WhatCable
Or: Playing Nicely With Others
A couple of weeks ago, a new project on GitHub was mentioned on the Infrastructure Club Slack: WhatCable, with the word "YES" being followed by a bunch of discussion. It solves a problem that many of us have: knowing what a USB C cable can do.
USB C is the ubiquitous connector, which is great, but the actual cables can support anything from USB 2 speeds (480 megabits per second) up to Thunderbolt 5 (one direction can go up to 120 gigabits per second), and power from just 5 watts up to 240. In other words, one cable will charge the beefiest gaming laptop and copy data to your external SSD in seconds; another will not stop the battery from draining and take hours to back up.

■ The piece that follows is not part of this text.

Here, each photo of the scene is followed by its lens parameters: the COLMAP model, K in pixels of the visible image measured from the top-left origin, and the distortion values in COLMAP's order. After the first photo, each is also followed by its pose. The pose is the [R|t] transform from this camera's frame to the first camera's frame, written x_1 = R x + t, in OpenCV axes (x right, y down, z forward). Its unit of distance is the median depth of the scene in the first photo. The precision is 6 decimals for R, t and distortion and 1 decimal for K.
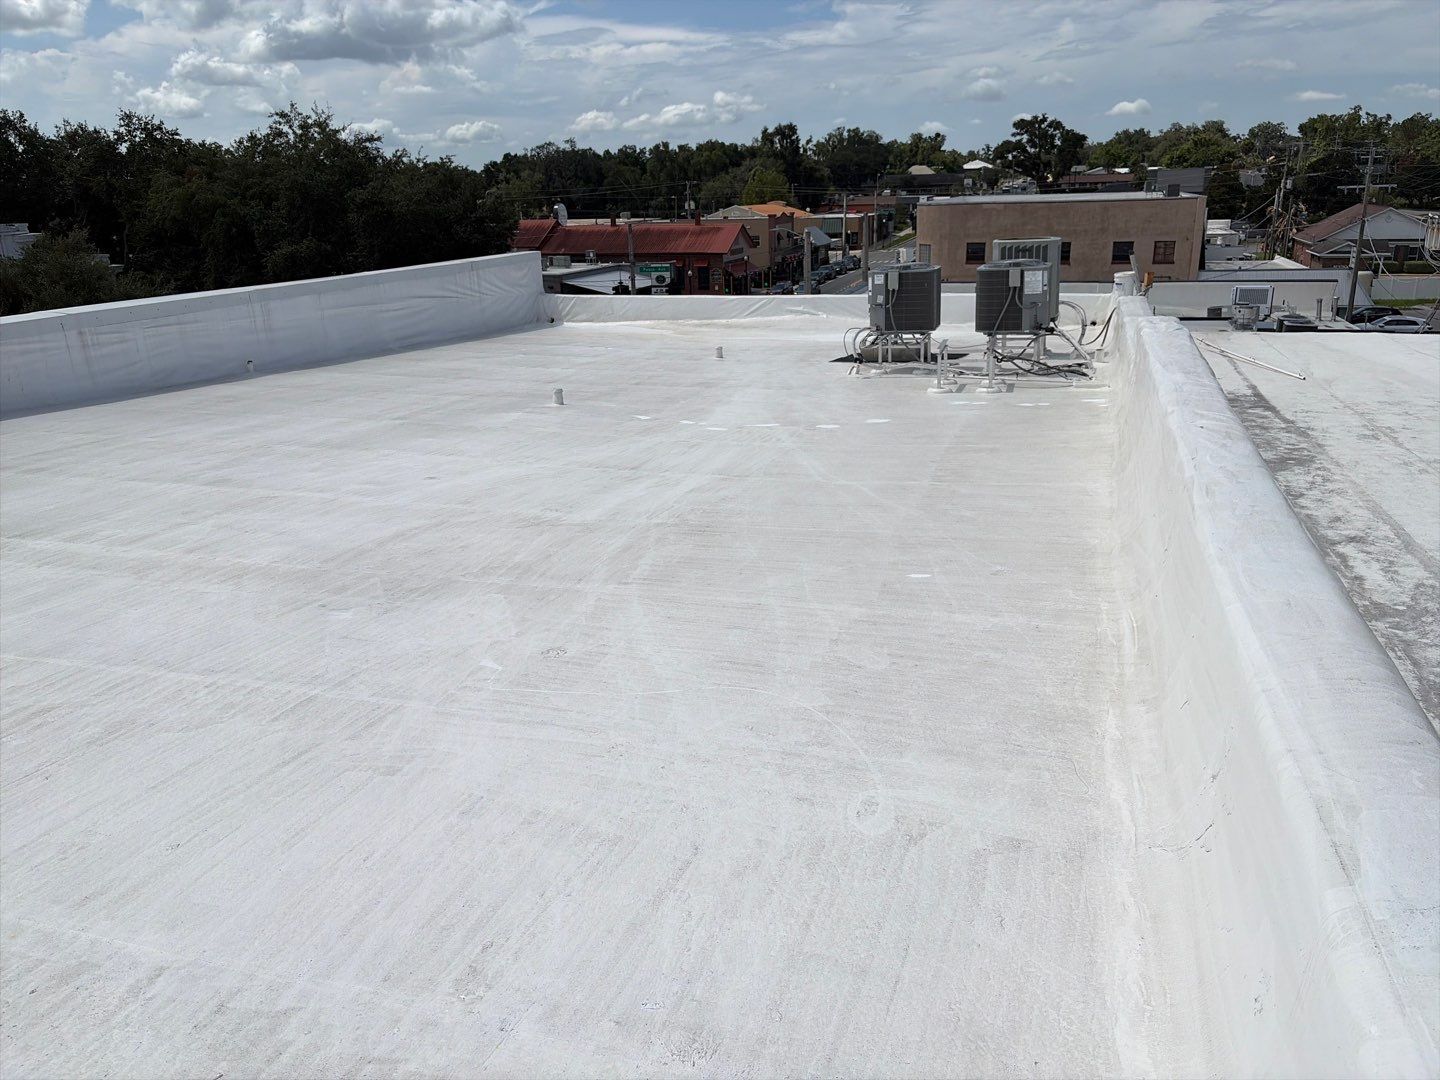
lens RADIAL K [[1090.5, 0, 718.3], [0, 1090.5, 541.1], [0, 0, 1]] dist [0.046285, -0.042178]
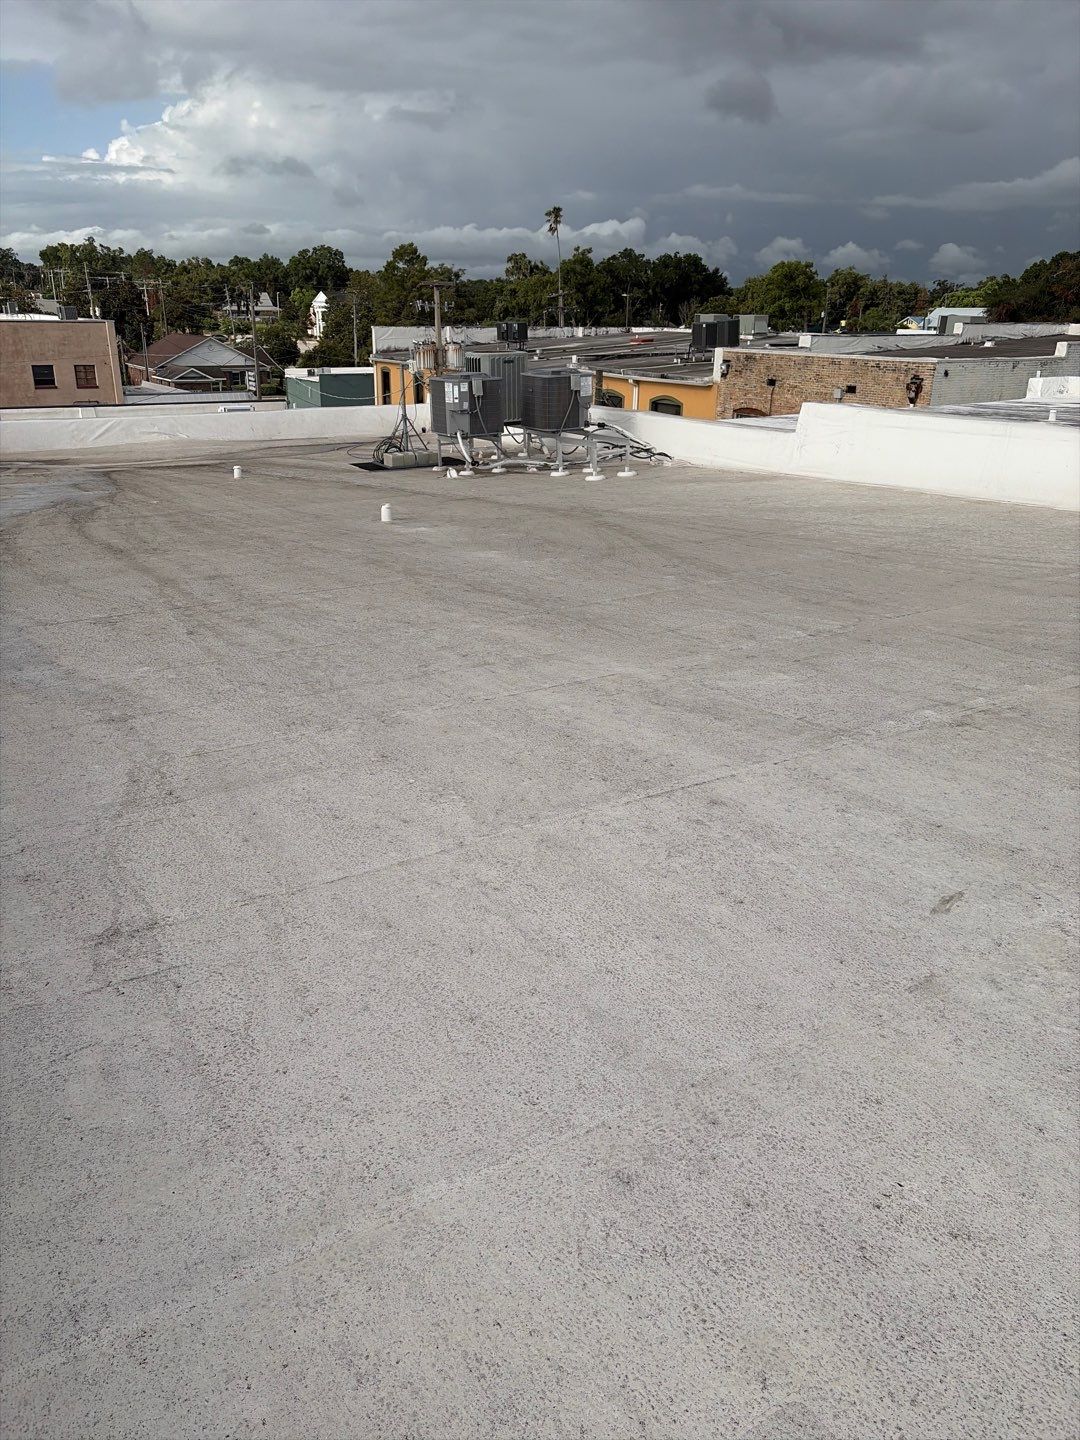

WhatCable lives in the menu bar (or Dock, as a standard app), and tells you what cables and devices are plugged into your computer; how fast they are; and how much charge is passing through them. It's focused, and useful.
I had a quick look at the project, and realised that pressing โ, opened a blank window, rather than the settings pane (which could be accessed from an icon). A quick look at the list of issues showed a few more Mac native expectations were missing, so I thought I'd ask Gemini to look. (Why not Claude? I'm cheap, basically. Gemini isn't as good, but it's free, and the usage limit is generous enough.)
One huge help is that Swift apps have a command line only build process. This was news to me, but it's great - I've never got to grips with XCode (or, to be honest, any other IDE) - so it opens up the world of Swift (and hence macOS, iOS, and so on) development. Being able to kick off tests, and both debug and production builds, from Terminal - or coding agents - is great.
That meant I could, with help, prepare branches for the command key shortcut, and another for various menu and shortcut changes; build and test locally; and then push and create pull requests with some confidence, despite my lack of experience.
I also made changes to read the data for M1 and M2 Macs, since that's what I had. Returning a day later, there was an alternative implementation in another PR; a quick check and Gemini comparison of the code made it clear that the other change worked, and was better architected, so I made sure to close my PR and say the other would be a better candidate.
In the end, my preferences and "Macishness" changes did get merged, although from edited code rather than as simple merges. (In retrospect, I should have asked the coding assistant for reviews, to improve the PRs. Something to remember for next time.)
Nonetheless, I'm happy to have been able to contribute, and I'm grateful to the maintainer, Darryl Morley, for looking at my code and taking the time to accept it.